Eros (erōs, Greek: ἔρως) is the classic concept of ‘being in love’ with another. For Lewis, this was distinct from the raw sexuality of what he called Venus. Lewis explains it as the difference between 'wanting a woman' and wanting one particular woman. Man, for Lewis, was both an animal and a reasoning creature and so Eros was a way of turning the lust of Venus into an appreciative love. It could, however,lead to selfishness in the extreme. Lewis concludes that Eros (or being in love) is in itself neutral: he accepts that Eros can be an extremely profound experience, but also suggests that it could lead to suicide or murder, as well as to insane refusals to part, 'mercilessly chaining together two mutual tormentors, each raw all over with the poison of hate-in-love'.
Charity (agápē, Greek: ἀγάπη) is intellectual love, the love that operates regardless of change.

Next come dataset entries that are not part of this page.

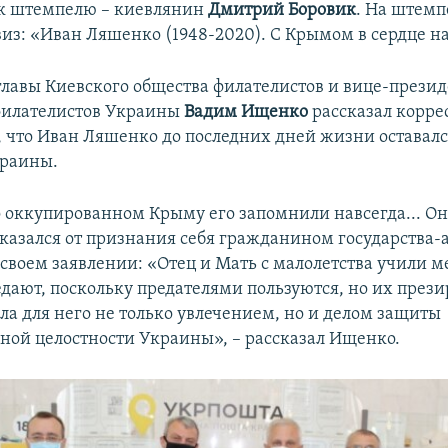
 к штемпелю – киевлянин
Дмитрий Боровик
. На штемп
виз: «Иван Ляшенко (1948-2020). С Крымом в сердце на
главы Киевского общества филателистов и вице-прези
филателистов Украины
Вадим Ищенко
рассказал корре
, что Иван Ляшенко до последних дней жизни оставал
краины.
 оккупированном Крыму его запомнили навсегда... Он
казался от признания себя гражданином государства-а
своем заявлении: «Отец и Мать с малолетства учили м
дают, поскольку предателями пользуются, но их презир
ла для него не только увлечением, но и делом защиты
ной целостности Украины», – рассказал Ищенко.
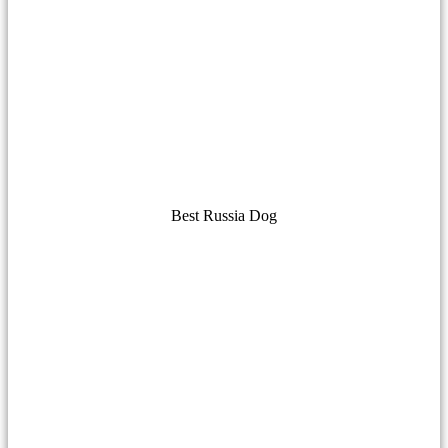
Best Russia Dog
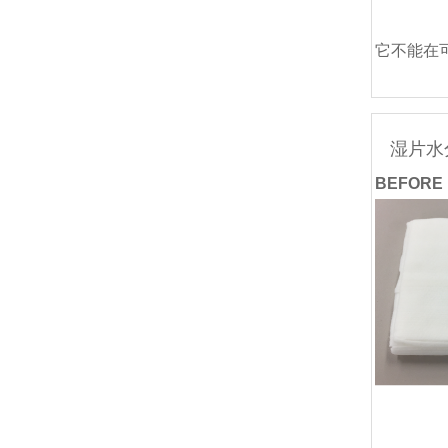
它不能在可
湿片水
BEFOR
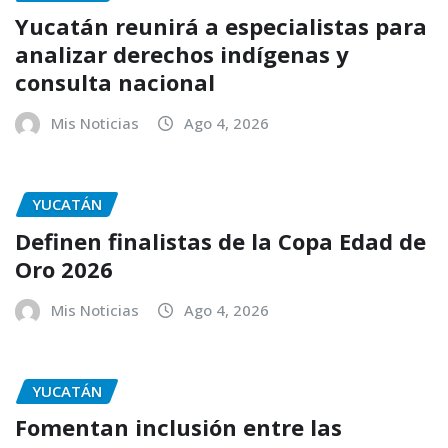
Yucatán reunirá a especialistas para
analizar derechos indígenas y
consulta nacional
Mis Noticias
Ago 4, 2026
YUCATÁN
Definen finalistas de la Copa Edad de
Oro 2026
Mis Noticias
Ago 4, 2026
YUCATÁN
Fomentan inclusión entre las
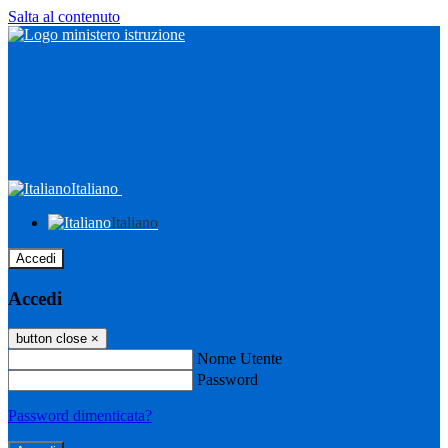
Salta al contenuto
Italiano
Italiano
Accedi
Accedi
button close
×
Nome Utente
Password
Password dimenticata?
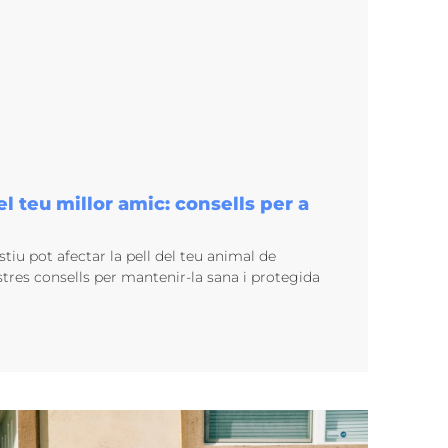
el teu millor amic: consells per a
tiu pot afectar la pell del teu animal de
stres consells per mantenir-la sana i protegida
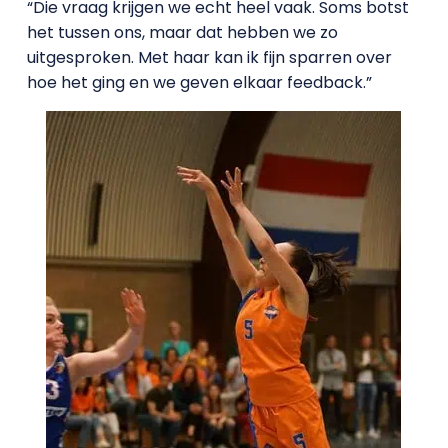
“Die vraag krijgen we echt heel vaak. Soms botst
het tussen ons, maar dat hebben we zo
uitgesproken. Met haar kan ik fijn sparren over
hoe het ging en we geven elkaar feedback.”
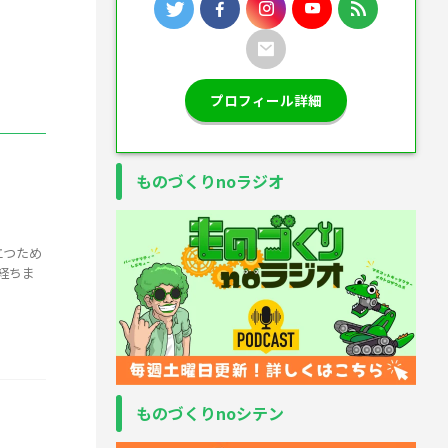
プロフィール詳細
ものづくりnoラジオ
立つため
が経ちま
ものづくりnoシテン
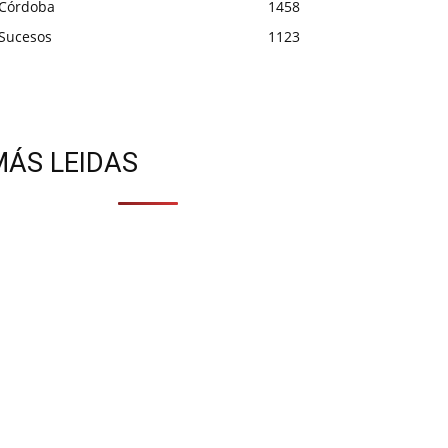
Córdoba
1458
Sucesos
1123
MÁS LEIDAS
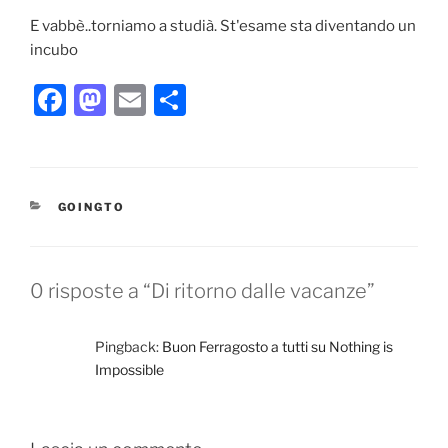
E vabbè..torniamo a studià. St'esame sta diventando un
incubo
F
M
E
C
a
a
m
o
c
st
ai
n
e
o
l
di
CATEGORIE
GOINGTO
b
d
vi
o
o
di
o
n
0 risposte a “Di ritorno dalle vacanze”
k
Pingback:
Buon Ferragosto a tutti su Nothing is
Impossible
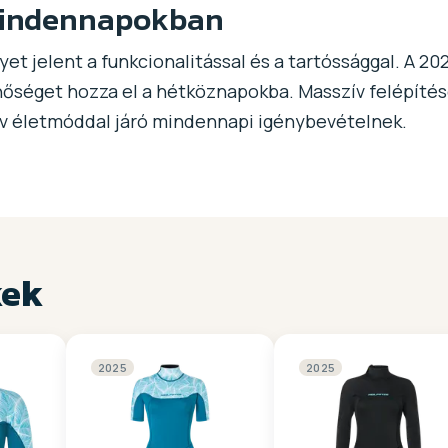
mindennapokban
t jelent a funkcionalitással és a tartóssággal. A 202
séget hozza el a hétköznapokba. Masszív felépítése 
tív életmóddal járó mindennapi igénybevételnek.
kek
2025
2025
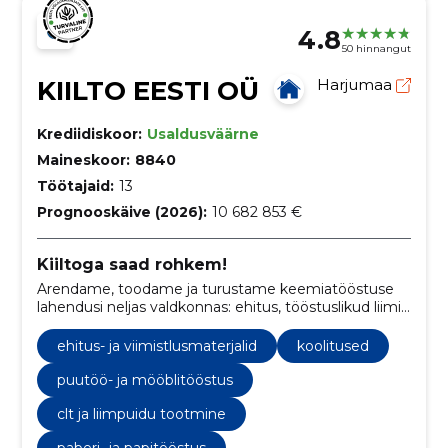
4.8
50 hinnangut
KIILTO EESTI OÜ
Harjumaa
Krediidiskoor:
Usaldusväärne
Maineskoor:
8840
Töötajaid:
13
Prognooskäive (2026):
10 682 853 €
Kiiltoga saad rohkem!
Arendame, toodame ja turustame keemiatööstuse
lahendusi neljas valdkonnas: ehitus, tööstuslikud liimid
ja tulekaitse, professionaalne hügieen ja tarbekaubad
.
ehitus- ja viimistlusmaterjalid
koolitused
puutöö- ja mööblitööstus
clt ja liimpuidu tootmine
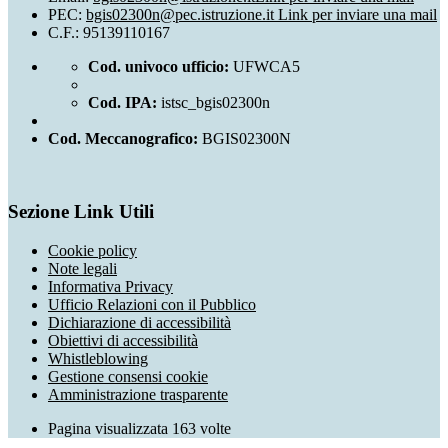
PEC:
bgis02300n@pec.istruzione.it
Link per inviare una mail
C.F.: 95139110167
Cod. univoco ufficio:
UFWCA5
Cod. IPA:
istsc_bgis02300n
Cod. Meccanografico:
BGIS02300N
Sezione Link Utili
Cookie policy
Note legali
Informativa Privacy
Ufficio Relazioni con il Pubblico
Dichiarazione di accessibilità
Obiettivi di accessibilità
Whistleblowing
Gestione consensi cookie
Amministrazione trasparente
Pagina visualizzata
163
volte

Lewis recognizes this as the greatest of all, and sees it as a specifically Christian virtue. The chapter of his book on this love emphasises the need to subordinate the other three natural loves to this love of God, who is full of charitable love. Only in this way, Lewis says, is it possible to prevent what he termed the 'demonic' self-aggrandizement of the other forms of affinity. Lewis tells us that just as Lucifer—a former archangel—perverted himself by pride and fell into depravity, so too can love—commonly held to be the prime emotion—become corrupt by attempting to be something that it is not.
Already, you are probably grouping the relationships in your life into those categories. Some people, usually family members, fall naturally into the types of relationships based on affection, warm feeling and closeness; others are determined by the shared interests of friendship. The relationships based on ‘eros’ are normally quite distinct and clear. Charity may not at first be quite so recognisable to many, while for some it is the force to do good for others that drives their whole lives.
There are obviously some overlaps too: those with whom we ‘fall in love’ may once have been ‘just’ friends, and then often become targets of affection; those for whom we feel affection can also be friends. There are situations in which ‘wires become crossed’ too -blends of love which lead to insanity and occasionally criminality. By examining these types of affinity and the possibilities and difficulties associated with them, and applying some simple tools and approaches, we can transform our lives.